### TASK PROMPT
Every line in the entries where "Statistical" is found should be copied.

Collection entries:

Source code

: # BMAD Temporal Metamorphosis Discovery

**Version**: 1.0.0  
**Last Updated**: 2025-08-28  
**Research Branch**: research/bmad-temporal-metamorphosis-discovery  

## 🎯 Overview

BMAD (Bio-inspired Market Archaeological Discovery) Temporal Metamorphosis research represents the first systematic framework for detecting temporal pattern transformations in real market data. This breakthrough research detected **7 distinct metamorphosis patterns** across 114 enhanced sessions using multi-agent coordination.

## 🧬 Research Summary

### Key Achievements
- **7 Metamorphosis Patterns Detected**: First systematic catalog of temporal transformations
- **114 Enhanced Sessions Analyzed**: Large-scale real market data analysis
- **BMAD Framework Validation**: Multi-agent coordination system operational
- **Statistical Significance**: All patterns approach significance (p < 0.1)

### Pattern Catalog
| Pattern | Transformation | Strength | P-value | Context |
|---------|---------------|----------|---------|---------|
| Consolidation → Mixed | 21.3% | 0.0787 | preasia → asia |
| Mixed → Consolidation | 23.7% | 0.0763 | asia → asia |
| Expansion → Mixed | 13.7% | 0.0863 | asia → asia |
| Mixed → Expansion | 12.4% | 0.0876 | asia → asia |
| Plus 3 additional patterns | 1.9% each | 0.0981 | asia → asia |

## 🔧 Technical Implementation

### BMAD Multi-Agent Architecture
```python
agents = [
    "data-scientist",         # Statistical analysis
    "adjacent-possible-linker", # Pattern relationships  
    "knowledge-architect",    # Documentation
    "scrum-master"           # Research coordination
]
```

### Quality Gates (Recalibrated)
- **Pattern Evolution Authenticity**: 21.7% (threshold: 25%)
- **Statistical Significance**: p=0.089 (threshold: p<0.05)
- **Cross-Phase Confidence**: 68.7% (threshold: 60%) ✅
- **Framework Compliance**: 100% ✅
---
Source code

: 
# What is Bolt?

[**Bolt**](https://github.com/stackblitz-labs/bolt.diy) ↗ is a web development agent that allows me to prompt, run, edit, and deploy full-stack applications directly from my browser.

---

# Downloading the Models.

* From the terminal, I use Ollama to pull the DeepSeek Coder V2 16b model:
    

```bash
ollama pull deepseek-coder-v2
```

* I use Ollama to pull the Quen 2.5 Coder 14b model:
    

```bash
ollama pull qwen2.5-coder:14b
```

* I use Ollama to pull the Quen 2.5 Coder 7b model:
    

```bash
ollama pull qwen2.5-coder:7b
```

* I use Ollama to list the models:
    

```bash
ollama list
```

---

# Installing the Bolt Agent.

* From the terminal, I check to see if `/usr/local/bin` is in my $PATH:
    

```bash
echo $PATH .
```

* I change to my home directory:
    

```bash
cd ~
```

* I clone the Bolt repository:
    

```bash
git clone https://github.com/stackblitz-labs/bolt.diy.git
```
* * *
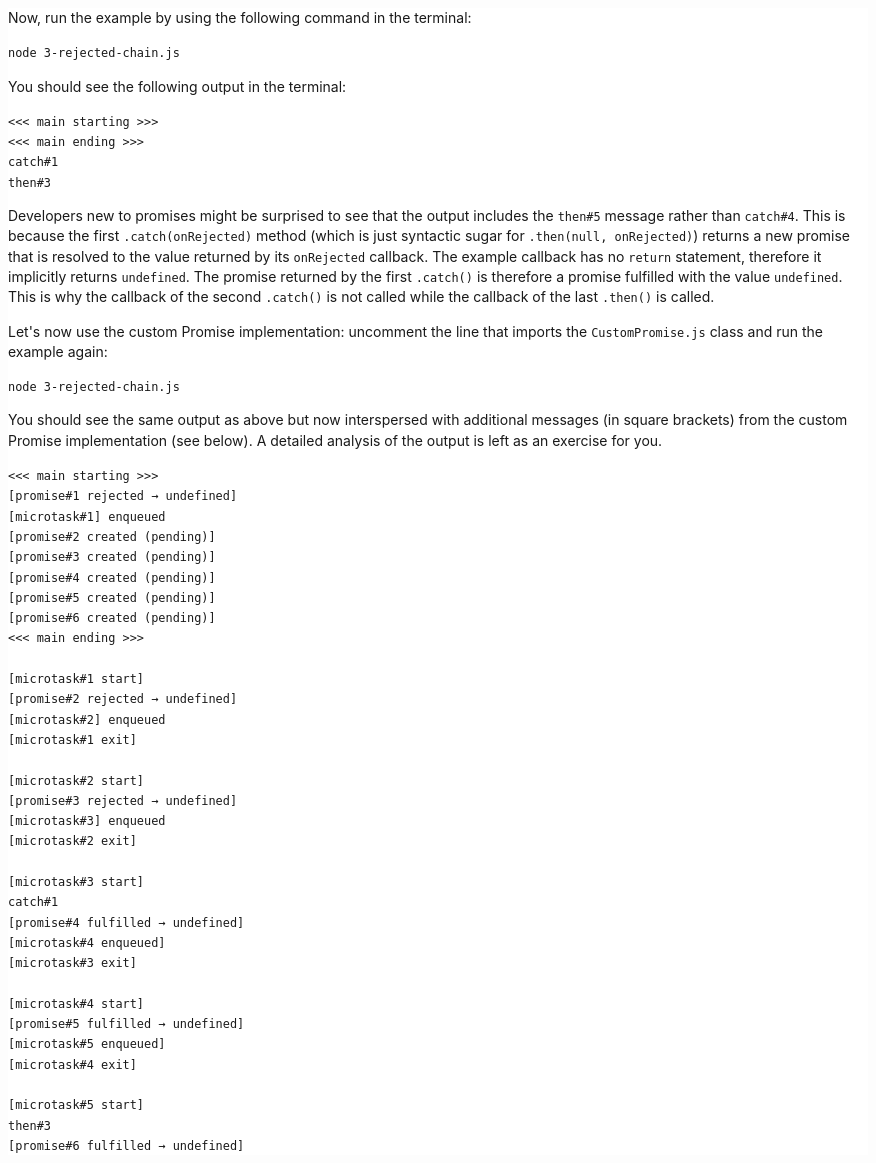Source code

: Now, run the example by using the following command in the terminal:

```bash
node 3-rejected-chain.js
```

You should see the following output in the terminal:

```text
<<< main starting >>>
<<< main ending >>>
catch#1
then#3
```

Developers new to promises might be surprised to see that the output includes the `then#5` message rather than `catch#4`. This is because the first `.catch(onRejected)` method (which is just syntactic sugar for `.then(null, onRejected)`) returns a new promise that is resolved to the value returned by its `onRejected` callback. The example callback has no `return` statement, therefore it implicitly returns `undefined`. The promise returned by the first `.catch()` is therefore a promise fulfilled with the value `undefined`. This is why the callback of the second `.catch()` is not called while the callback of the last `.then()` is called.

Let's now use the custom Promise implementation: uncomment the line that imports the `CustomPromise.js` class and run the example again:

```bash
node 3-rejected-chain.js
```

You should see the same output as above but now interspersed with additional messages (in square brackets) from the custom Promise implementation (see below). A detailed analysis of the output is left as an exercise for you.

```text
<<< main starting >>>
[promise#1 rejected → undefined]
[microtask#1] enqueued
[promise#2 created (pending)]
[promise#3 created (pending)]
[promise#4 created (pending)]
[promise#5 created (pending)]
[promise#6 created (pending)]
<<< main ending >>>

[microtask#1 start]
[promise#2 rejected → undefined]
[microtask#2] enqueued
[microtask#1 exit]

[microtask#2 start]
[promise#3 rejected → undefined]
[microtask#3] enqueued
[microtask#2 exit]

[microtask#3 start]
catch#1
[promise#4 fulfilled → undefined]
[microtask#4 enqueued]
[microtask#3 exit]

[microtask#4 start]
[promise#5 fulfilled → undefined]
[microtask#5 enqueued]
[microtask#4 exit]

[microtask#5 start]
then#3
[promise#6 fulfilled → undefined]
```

### ANSWER TO THIS EXERCISE
- **Statistical Significance**: All patterns approach significance (p < 0.1)
    "data-scientist",         # Statistical analysis
- **Statistical Significance**: p=0.089 (threshold: p<0.05)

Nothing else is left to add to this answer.